Task directions:
Set down, please, exactly the lines below that run from the line with "Conferences | | |" to the line with "focusing on |", both lines included.

Exercise material:
- - - -

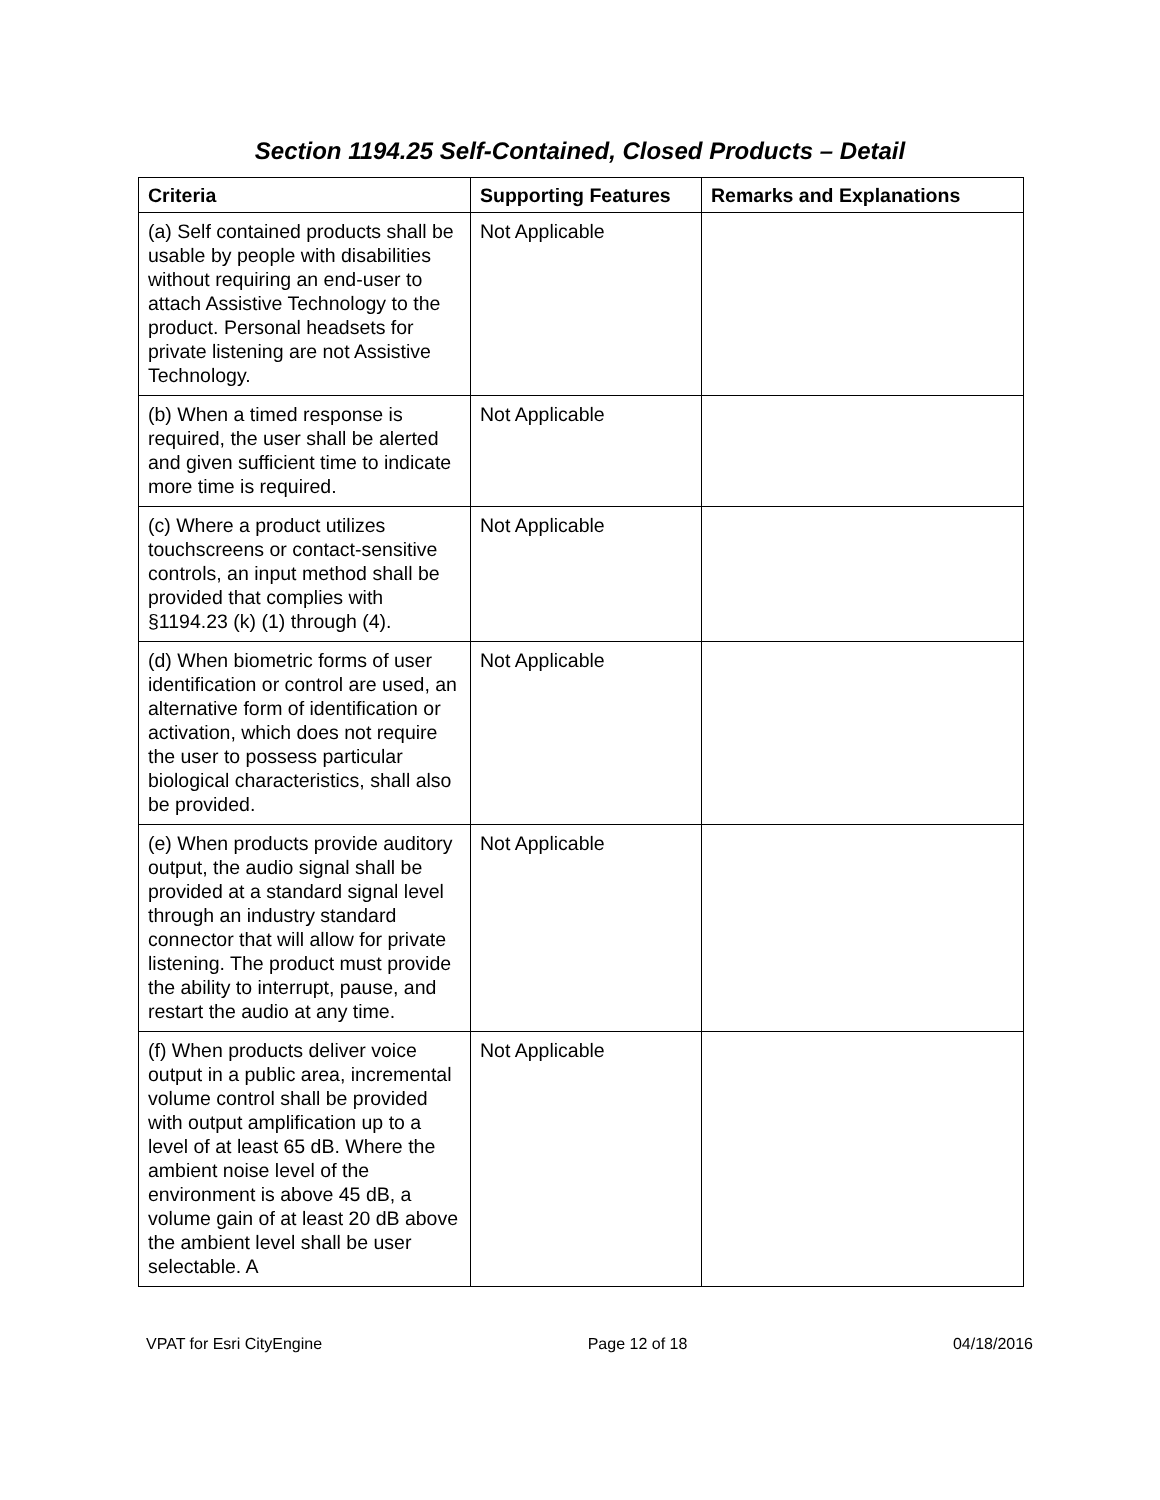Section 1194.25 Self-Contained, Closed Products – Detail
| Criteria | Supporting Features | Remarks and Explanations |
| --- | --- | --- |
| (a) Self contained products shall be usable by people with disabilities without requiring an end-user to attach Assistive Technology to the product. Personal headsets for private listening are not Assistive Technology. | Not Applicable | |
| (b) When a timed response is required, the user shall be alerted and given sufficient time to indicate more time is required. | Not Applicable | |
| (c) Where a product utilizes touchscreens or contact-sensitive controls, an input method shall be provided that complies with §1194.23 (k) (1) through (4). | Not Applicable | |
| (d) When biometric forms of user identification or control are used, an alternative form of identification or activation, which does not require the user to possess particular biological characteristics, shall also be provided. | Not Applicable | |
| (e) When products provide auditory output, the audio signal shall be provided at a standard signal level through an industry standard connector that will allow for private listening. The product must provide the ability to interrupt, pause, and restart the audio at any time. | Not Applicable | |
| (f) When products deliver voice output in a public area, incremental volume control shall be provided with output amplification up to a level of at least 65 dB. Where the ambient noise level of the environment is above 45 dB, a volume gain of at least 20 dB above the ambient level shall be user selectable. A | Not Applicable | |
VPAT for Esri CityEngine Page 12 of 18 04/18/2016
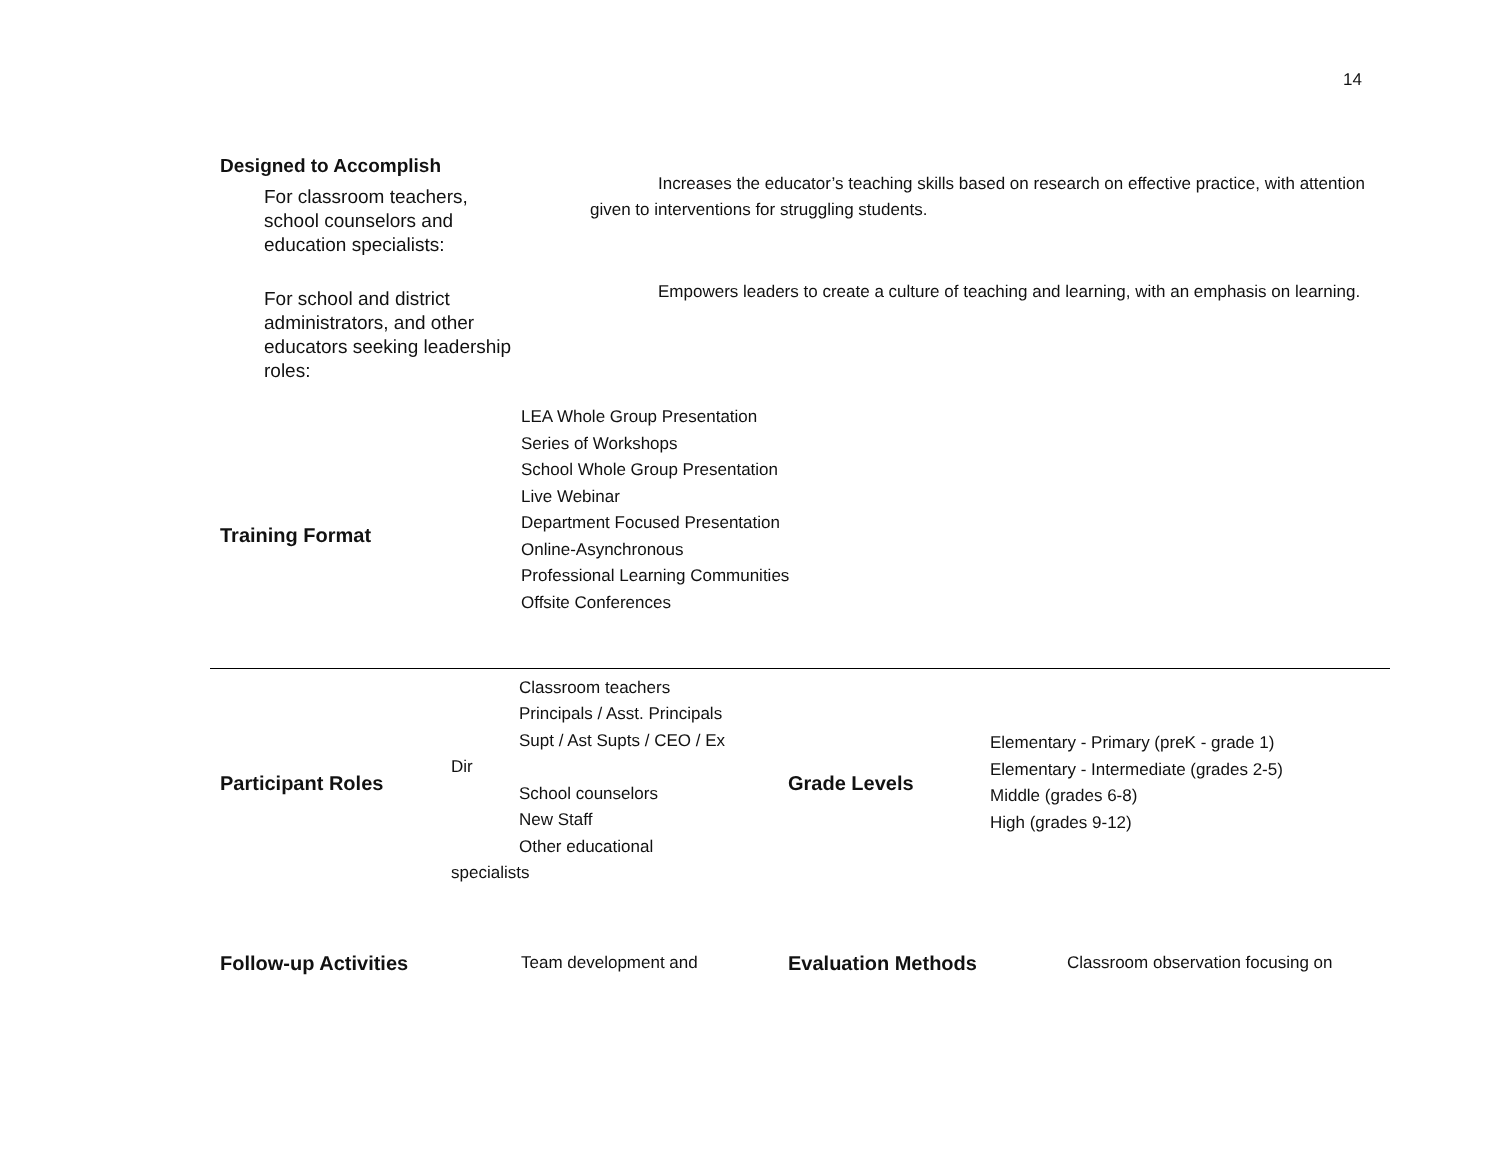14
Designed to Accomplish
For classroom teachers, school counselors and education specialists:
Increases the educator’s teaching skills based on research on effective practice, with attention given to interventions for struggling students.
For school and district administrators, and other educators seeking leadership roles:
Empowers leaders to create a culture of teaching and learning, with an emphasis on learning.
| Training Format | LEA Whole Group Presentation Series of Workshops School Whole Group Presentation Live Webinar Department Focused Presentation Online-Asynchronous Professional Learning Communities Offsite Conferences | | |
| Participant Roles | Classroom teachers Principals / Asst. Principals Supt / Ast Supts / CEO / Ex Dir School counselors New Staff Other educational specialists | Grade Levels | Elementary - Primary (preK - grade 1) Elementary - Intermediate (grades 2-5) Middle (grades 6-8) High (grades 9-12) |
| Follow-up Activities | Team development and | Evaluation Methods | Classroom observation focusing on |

- - - -

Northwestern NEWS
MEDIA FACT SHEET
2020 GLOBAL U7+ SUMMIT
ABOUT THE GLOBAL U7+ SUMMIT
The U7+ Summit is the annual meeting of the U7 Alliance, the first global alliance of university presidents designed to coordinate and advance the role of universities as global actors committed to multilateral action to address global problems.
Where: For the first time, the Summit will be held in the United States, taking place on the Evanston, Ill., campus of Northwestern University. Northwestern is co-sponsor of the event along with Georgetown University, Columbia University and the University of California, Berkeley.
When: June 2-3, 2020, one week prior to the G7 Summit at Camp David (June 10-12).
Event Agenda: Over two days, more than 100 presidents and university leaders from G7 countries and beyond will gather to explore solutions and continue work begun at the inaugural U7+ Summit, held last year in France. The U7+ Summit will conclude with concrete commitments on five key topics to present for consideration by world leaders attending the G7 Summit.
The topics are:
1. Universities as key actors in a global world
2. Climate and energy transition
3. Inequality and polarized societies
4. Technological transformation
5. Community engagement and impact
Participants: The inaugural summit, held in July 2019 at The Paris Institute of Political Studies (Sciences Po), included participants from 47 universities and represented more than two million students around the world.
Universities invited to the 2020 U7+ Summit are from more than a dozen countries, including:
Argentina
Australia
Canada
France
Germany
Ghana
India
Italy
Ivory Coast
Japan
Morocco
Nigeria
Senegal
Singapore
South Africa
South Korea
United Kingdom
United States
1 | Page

- - - -

Expected answer:
| Training Format | LEA Whole Group Presentation Series of Workshops School Whole Group Presentation Live Webinar Department Focused Presentation Online-Asynchronous Professional Learning Communities Offsite Conferences | | |
| Participant Roles | Classroom teachers Principals / Asst. Principals Supt / Ast Supts / CEO / Ex Dir School counselors New Staff Other educational specialists | Grade Levels | Elementary - Primary (preK - grade 1) Elementary - Intermediate (grades 2-5) Middle (grades 6-8) High (grades 9-12) |
| Follow-up Activities | Team development and | Evaluation Methods | Classroom observation focusing on |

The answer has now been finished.